When the string "different" is part of a line in the data below, report the whole line.

** Materials provided follows **

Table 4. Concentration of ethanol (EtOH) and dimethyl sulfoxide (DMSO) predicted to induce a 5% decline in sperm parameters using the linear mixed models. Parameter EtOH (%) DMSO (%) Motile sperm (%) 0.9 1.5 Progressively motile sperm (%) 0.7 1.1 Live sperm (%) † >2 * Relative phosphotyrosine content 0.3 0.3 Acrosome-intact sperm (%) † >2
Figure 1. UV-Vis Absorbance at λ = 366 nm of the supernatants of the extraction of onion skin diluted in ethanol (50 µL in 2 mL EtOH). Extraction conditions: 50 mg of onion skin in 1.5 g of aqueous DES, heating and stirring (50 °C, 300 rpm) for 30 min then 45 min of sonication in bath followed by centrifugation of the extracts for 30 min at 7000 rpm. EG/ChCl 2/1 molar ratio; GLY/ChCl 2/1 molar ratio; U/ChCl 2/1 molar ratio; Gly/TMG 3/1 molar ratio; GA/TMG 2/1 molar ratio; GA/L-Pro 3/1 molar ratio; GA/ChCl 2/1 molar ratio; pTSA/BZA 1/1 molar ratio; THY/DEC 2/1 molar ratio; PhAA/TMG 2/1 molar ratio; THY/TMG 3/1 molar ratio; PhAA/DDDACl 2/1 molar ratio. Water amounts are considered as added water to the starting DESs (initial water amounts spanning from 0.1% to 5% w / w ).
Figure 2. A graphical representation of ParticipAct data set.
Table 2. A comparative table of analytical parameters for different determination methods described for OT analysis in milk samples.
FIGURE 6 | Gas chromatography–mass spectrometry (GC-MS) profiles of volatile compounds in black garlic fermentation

** End of Materials provided **
** Materials provided follows **

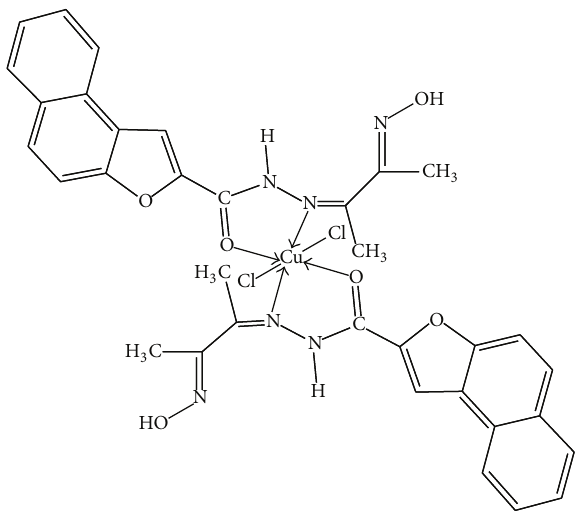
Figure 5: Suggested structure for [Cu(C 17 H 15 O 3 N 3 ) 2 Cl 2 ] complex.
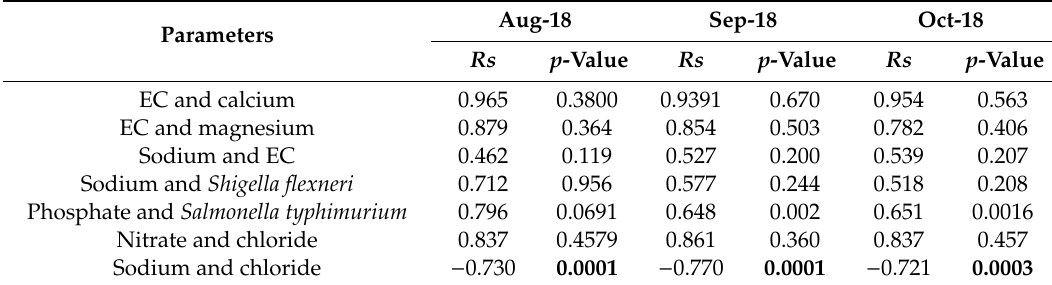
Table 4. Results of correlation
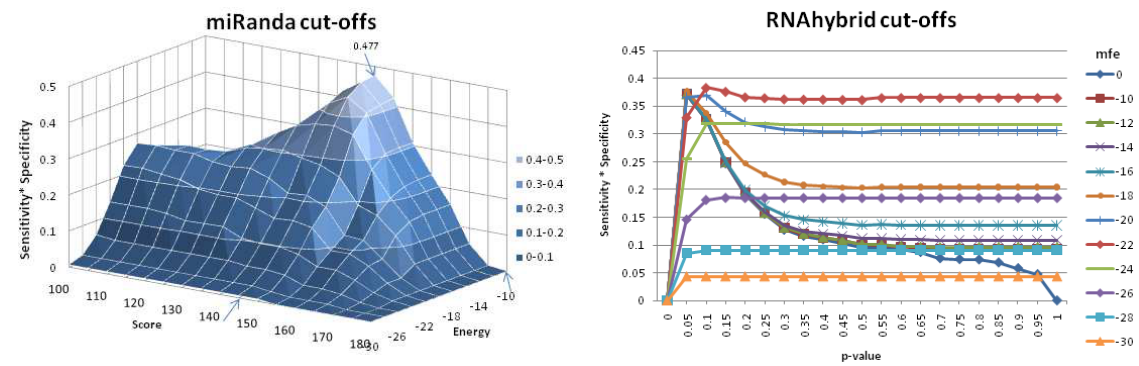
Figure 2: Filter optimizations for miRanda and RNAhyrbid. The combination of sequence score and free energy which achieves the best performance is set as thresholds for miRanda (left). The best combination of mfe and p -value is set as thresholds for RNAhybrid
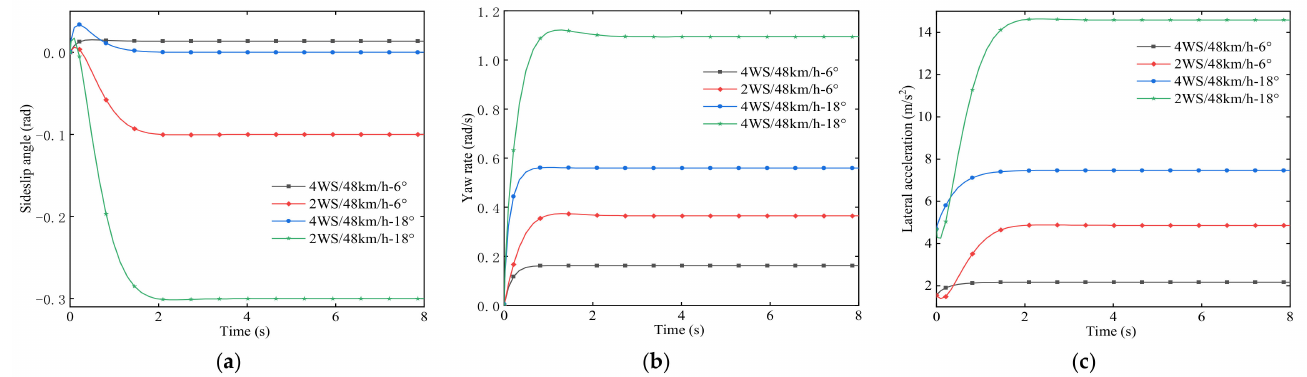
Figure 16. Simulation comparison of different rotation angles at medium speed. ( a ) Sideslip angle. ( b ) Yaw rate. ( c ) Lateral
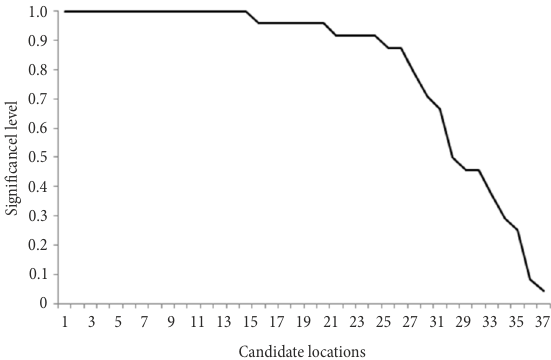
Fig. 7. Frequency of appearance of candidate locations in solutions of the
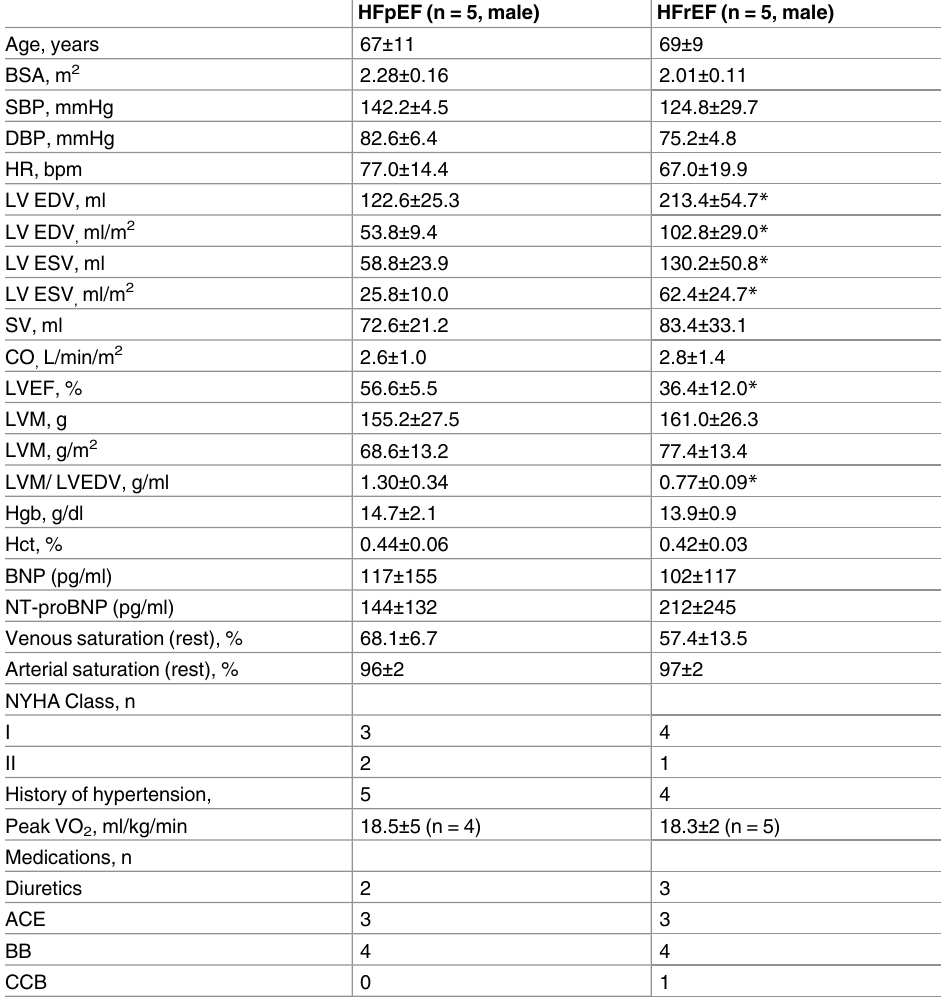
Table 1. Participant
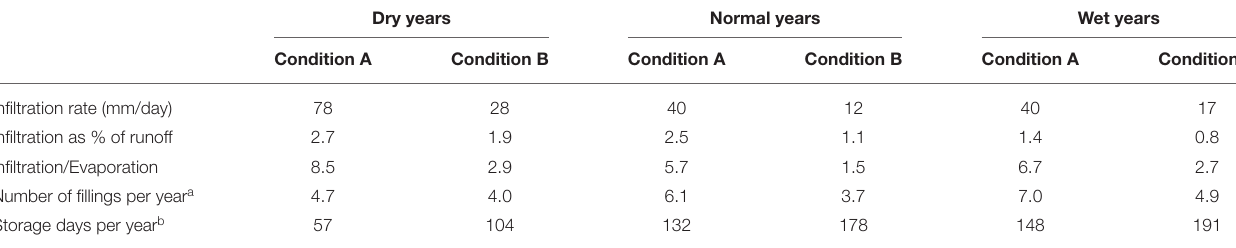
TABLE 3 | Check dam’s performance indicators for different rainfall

** End of Materials provided **

### Exercise output
Table 2. A comparative table of analytical parameters for different determination methods described for OT analysis in milk samples.
Figure 16. Simulation comparison of different rotation angles at medium speed. ( a ) Sideslip angle. ( b ) Yaw rate. ( c ) Lateral
TABLE 3 | Check dam’s performance indicators for different rainfall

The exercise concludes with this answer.